Florent-Claude hait son prénom et conçoit des choses qui, la plupart du temps, ne vont pas plus loin que son imaginaire. Il demeure à l’extérieur de sa personne comme il l’a été auprès de ses parents. Exclu de « ce cercle magique, surnaturel qu’ils formaient tous les deux[1] ». Des parents attentifs, l’aimant correctement mais qui préféraient surtout être seul à seul. Ce quarantenaire s’échappe de sa vie par de lâches passages à l’acte et poursuit ainsi son chemin d’une vie lugubre. Amputé de tout désir, il s’interroge rarement sur les pourquoi. Sans pourquoi, il n’y a pas de comment. Il se laisse ainsi « balloter par les circonstances, faisant preuve de son incapacité à reprendre sa vie en main[2] ».

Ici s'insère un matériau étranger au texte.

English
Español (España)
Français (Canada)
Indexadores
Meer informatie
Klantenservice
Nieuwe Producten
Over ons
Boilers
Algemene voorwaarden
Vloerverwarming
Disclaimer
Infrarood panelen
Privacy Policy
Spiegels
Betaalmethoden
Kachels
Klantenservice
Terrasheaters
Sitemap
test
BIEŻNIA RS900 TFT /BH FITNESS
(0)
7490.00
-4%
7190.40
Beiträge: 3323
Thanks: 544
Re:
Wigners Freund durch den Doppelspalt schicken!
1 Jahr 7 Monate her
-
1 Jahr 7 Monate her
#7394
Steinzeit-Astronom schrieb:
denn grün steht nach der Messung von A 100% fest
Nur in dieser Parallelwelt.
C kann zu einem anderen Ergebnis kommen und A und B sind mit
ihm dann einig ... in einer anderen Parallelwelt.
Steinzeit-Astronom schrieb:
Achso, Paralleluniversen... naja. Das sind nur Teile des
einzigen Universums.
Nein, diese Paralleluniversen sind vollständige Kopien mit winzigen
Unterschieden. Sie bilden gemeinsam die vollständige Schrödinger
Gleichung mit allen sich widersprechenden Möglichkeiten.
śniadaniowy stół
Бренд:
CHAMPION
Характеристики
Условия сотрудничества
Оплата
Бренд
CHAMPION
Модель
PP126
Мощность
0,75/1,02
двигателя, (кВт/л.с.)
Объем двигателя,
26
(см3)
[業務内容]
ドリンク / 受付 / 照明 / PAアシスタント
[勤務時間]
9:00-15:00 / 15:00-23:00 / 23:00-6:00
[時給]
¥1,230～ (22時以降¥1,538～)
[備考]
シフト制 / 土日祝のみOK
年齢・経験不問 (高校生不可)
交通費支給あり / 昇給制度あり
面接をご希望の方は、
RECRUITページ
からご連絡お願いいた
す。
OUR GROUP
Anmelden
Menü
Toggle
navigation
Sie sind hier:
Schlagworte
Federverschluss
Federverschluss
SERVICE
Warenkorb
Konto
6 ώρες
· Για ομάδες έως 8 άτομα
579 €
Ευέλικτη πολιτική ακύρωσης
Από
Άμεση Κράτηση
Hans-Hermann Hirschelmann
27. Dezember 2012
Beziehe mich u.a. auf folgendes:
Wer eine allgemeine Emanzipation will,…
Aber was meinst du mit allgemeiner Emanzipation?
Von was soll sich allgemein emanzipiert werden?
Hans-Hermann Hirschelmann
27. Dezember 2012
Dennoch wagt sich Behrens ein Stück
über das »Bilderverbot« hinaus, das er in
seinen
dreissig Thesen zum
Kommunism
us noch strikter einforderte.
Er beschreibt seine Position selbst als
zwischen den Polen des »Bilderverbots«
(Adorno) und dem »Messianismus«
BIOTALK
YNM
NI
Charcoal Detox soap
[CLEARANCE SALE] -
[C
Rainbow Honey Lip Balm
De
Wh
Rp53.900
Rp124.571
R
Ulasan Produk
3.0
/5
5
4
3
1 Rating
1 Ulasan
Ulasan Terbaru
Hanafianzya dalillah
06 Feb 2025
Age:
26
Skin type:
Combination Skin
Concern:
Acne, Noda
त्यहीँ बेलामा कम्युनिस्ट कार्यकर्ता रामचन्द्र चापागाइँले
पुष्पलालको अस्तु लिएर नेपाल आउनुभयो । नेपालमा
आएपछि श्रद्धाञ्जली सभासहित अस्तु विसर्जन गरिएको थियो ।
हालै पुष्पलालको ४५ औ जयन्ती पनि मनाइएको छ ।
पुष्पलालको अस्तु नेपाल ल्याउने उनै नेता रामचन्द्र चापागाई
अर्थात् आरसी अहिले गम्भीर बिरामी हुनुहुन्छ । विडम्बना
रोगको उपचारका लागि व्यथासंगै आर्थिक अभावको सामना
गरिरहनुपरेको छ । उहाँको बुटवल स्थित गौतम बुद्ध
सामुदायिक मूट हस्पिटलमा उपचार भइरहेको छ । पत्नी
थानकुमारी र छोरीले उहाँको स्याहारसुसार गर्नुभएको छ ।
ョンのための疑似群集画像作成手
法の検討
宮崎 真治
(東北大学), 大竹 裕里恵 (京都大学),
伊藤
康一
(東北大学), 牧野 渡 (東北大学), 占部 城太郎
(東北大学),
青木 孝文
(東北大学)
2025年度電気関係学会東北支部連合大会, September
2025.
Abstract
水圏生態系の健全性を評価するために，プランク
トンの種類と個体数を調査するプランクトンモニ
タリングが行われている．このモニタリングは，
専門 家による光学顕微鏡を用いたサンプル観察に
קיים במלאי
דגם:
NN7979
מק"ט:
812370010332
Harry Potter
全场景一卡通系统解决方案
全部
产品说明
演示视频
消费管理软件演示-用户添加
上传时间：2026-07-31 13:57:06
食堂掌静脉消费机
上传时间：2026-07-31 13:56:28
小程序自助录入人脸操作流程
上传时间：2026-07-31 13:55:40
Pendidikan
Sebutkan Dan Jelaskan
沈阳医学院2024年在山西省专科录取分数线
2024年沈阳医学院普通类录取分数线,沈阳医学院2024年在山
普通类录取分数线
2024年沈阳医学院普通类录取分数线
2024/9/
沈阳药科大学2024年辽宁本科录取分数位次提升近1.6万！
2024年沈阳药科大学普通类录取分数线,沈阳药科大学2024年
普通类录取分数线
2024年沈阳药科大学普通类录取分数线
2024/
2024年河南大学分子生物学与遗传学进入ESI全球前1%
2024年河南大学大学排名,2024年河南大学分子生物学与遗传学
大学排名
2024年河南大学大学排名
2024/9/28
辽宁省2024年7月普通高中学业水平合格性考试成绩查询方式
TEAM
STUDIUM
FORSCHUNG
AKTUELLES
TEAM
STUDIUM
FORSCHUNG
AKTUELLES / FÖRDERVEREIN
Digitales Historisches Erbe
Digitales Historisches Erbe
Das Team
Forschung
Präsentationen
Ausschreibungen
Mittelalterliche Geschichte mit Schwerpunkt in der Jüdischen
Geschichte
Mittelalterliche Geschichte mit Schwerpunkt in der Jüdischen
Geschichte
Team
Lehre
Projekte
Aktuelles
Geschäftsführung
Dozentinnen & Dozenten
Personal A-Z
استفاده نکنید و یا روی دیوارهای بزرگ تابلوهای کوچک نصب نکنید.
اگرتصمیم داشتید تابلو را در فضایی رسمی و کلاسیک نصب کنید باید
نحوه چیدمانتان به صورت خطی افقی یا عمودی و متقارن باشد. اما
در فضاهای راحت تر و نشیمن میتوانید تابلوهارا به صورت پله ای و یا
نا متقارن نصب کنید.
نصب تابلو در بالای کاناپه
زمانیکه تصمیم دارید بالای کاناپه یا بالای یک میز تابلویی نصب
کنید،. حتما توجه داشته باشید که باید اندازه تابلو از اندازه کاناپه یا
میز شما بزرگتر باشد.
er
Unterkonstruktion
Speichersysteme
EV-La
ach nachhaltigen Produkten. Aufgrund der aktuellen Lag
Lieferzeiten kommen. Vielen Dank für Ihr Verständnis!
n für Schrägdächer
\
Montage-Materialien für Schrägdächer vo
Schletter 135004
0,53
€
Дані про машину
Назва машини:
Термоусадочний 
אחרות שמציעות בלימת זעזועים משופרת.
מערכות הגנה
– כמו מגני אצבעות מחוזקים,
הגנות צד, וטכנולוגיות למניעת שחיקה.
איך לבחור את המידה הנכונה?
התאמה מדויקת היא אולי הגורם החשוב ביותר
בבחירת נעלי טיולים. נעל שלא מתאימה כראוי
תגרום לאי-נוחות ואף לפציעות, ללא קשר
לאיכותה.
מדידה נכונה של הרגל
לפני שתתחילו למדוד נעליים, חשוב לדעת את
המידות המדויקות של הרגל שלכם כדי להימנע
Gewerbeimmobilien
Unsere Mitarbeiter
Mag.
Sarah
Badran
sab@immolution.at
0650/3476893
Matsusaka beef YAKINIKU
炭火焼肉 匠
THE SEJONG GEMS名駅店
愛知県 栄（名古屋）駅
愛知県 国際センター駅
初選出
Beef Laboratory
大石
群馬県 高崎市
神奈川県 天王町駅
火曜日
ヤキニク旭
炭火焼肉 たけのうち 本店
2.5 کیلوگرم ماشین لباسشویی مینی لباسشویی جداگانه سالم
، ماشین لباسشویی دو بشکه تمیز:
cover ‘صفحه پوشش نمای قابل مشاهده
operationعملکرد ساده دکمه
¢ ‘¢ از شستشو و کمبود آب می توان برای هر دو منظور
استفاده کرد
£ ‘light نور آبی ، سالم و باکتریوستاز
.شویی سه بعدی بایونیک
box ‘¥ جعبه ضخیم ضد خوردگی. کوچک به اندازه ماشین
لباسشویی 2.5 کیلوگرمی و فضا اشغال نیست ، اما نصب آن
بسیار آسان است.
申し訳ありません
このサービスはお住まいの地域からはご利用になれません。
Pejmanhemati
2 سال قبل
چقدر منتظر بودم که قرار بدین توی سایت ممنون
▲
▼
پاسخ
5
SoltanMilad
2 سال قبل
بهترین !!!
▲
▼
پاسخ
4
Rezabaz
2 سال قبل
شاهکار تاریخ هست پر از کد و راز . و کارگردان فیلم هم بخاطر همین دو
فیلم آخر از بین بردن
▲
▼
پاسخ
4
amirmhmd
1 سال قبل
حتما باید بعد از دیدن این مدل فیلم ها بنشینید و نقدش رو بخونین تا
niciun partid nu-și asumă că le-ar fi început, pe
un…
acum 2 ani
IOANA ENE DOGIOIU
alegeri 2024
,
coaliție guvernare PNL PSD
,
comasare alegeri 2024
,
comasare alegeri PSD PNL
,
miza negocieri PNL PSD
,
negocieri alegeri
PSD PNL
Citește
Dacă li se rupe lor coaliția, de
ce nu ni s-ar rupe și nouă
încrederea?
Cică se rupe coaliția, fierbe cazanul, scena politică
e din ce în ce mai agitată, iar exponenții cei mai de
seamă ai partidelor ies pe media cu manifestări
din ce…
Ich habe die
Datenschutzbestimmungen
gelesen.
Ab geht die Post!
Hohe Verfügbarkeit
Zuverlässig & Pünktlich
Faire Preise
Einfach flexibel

Dans ce récit Houellebecquien, même le médecin que s’en va trouver le personnage, pour se faire prescrire son antidépresseur, est glauque. A partir de cette consultation, l’essentiel de ses mouvements actifs vont être l’ingestion de ce petit comprimé blanc, ovale et sécable. Le « Captorix », cet antidépresseur de dernière génération se montre pour Florent-Claude, « d’emblée d’une efficacité surprenante[3] ». Il permet « aux patients d’intégrer avec une aisance nouvelle les rites majeurs d’une vie normale au sein d’une société évoluée (toilette, vie sociale réduite au bon voisinage, démarches administratives simples) sans nullement favoriser, contrairement aux antidépresseurs de la génération précédente, les tendances au suicide ou à l’automutilation[4] ». Notre anti-héros se retrouve « juste » nauséeux, impuissant et sa libido captive. 

Faut-il avoir un grain pour être un écrivain ?

Dans son article paru sur Slate.fr, Clément Guillet cite d’anciennes études montrant que les écrivain(e)s présenteraient plus de risques de présenter des maladies mentales que la population générale (Andreasen, 1987). Nous les voyons d’ailleurs, dans cette vidéo d’une émission de France Culture – Quand la dépression inspire, de Houellebecq à Baudelaire[5] – Georges Perec, Françoise Sagan, Marguerite Duras et le créateur de Florent-Claude Labrouste, chacun de ces écrivains maintenant, eux aussi, « leur désespoir à un niveau acceptable[6] ». La dépression est-elle une habitude des écrivains français ?


Crédit : Mosaïque de Michel Houellebecq, ActuaLitté

« Ecrivain de la souffrance ordinaire » comme il se définissait dans une interview au Figaro en 2002, au pays de Houellebecq, on y trouve les sujets de notre société ordinaire, la solitude, la sexualité et la mondialisation. Son dernier roman n’y a pas coupé, la dépression, le déclin de la France et celui de l’agriculture s’en mêlent. Le Florent-Claude de Sérotonine est certes en proie aux mêmes indicateurs biographiques que Michel Houllebecq. L’écrivain également ingénieur agronome, s’intéressant au milieu naturel et écologique, a été contractuel à la direction informatique du ministère de l’agriculture. Nous lui connaissons un récent mariage avec une chinoise d’une vingtaine d’années de moins que lui et une relation précaire à l’amour parental. Peut-être pouvons-nous également lui prêter l’expérience d’un épisode dépressif.